Like many of us, I grew up in a body-conscious family. I’ve struggled with my own perception of my body my whole life. My childhood nuclear family is made up of tiny people. I’m curvy and athletic – which of course is a nice way of saying I’m not tiny. I’m the square peg in the round hole. After college I lived with my Hawaiian aunty during an internship and I suddenly realized where I came from. These were my people. Apparently I got all the Portuguese. It was very reassuring to know that I came from somewhere and that it wasn’t because I did something wrong – or was something wrong. My first priority as a mom of a girl has been to be a model of body love for my daughter. I almost always feel like I need to lose weight and I often get bummed out by what I see in the mirror but I never talk about my body in a negative way – EVER. Or at least I try my hardest. Even when I diet, I don’t talk about the food I consume. I do talk about making healthy choices and model being active but I refuse to pass along my body issues. The madness has got to stop with me.
But when my girlfriend rocked her two-piece I realized I was letting my daughter down. I was letting myself down. While I have done a good job hiding my distain for my body, I have never actively celebrated my body in front of her.
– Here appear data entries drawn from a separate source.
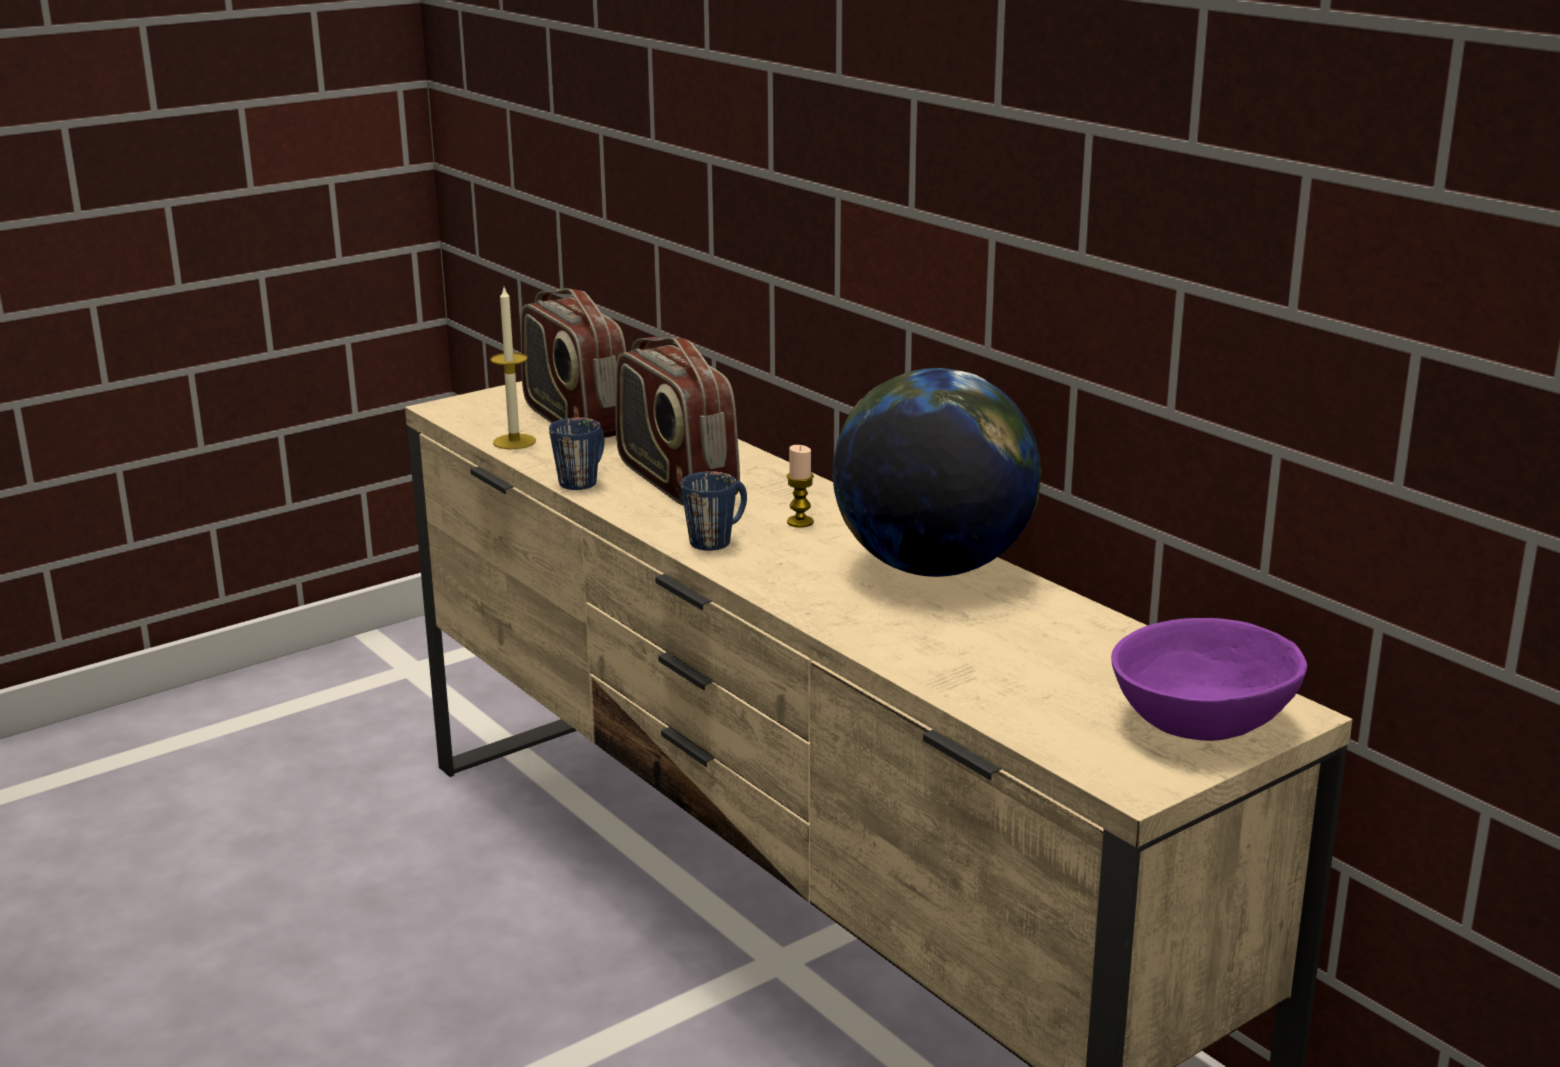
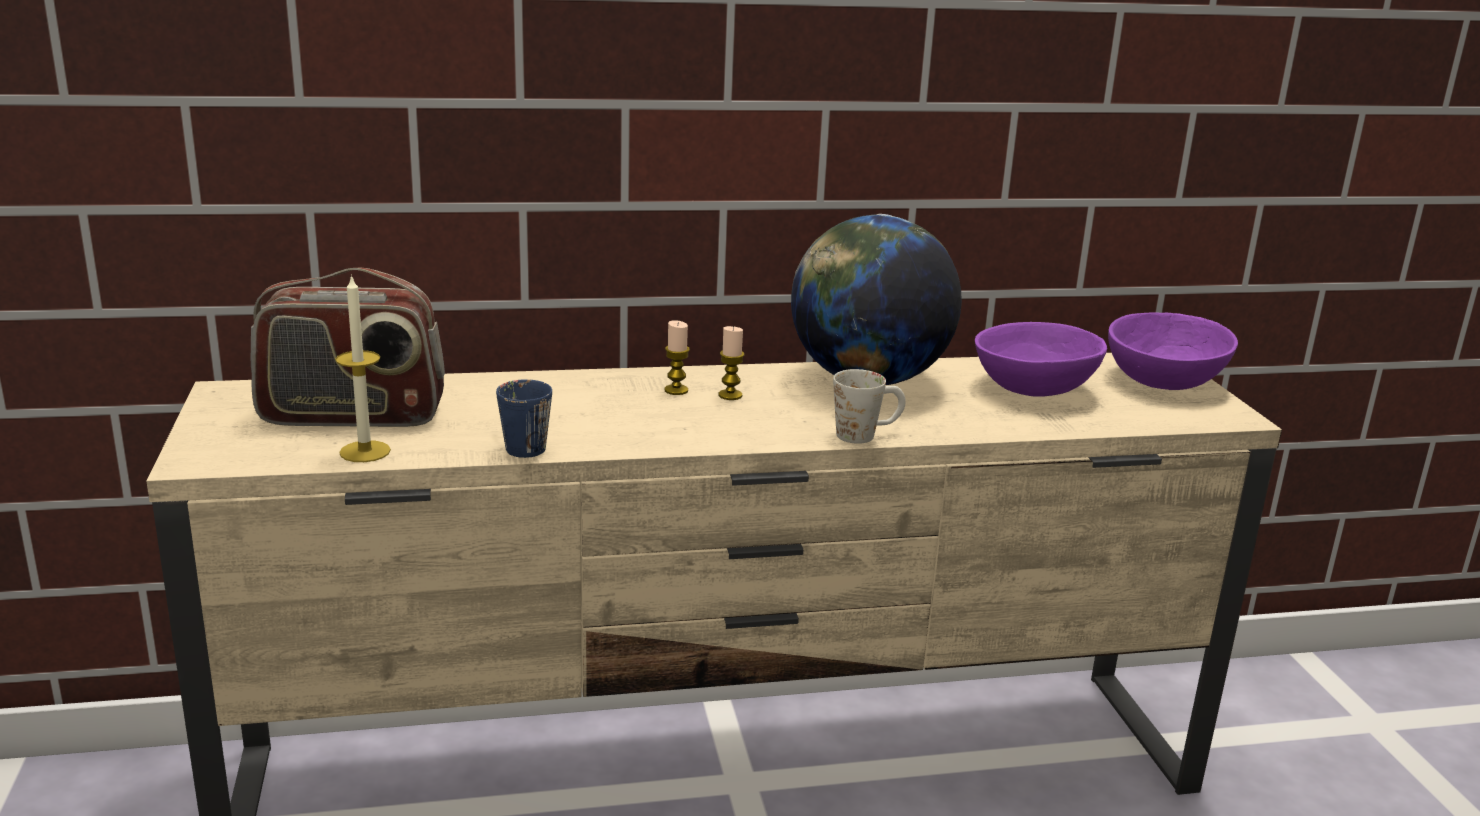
camera: 65 degrees left, 0 degrees up
(675, 480) = (575, 413): radio -> none
(718, 538) = (730, 428): blue mug -> none
(780, 593) = (866, 434): none -> white mug
(781, 500) = (676, 390): none -> candle
(1043, 652) = (1036, 389): none -> purple bowl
So I decided that I was going to go out and purchase a two-piece bathing suit. It took me one painful and long day to find a suit I was comfortable in. Of course with kids, it needed to allow for active wear and weird bending positions. I wouldn’t say that I love my two-piece but I can tolerate it. I’ll be honest, it took me some time to build up the courage to wear it. On a recent trip, I debuted it in public. It felt really weird at first and I am pretty sure I wasn’t breathing for the first hour. I realized my stomach had not seen the sun in eight years. But guess what? I survived the experience and I’m totally better because of it. I know it doesn’t sound like a brave feminist move to buy and wear a two-piece but for me it was. So ladies, be brave and rock your two-piece…whatever that might mean to you. Get a little naked with your bad self. If not for you, for our daughters and this new generation of girls.
great entry, corine…loved reading this! rock it, mama!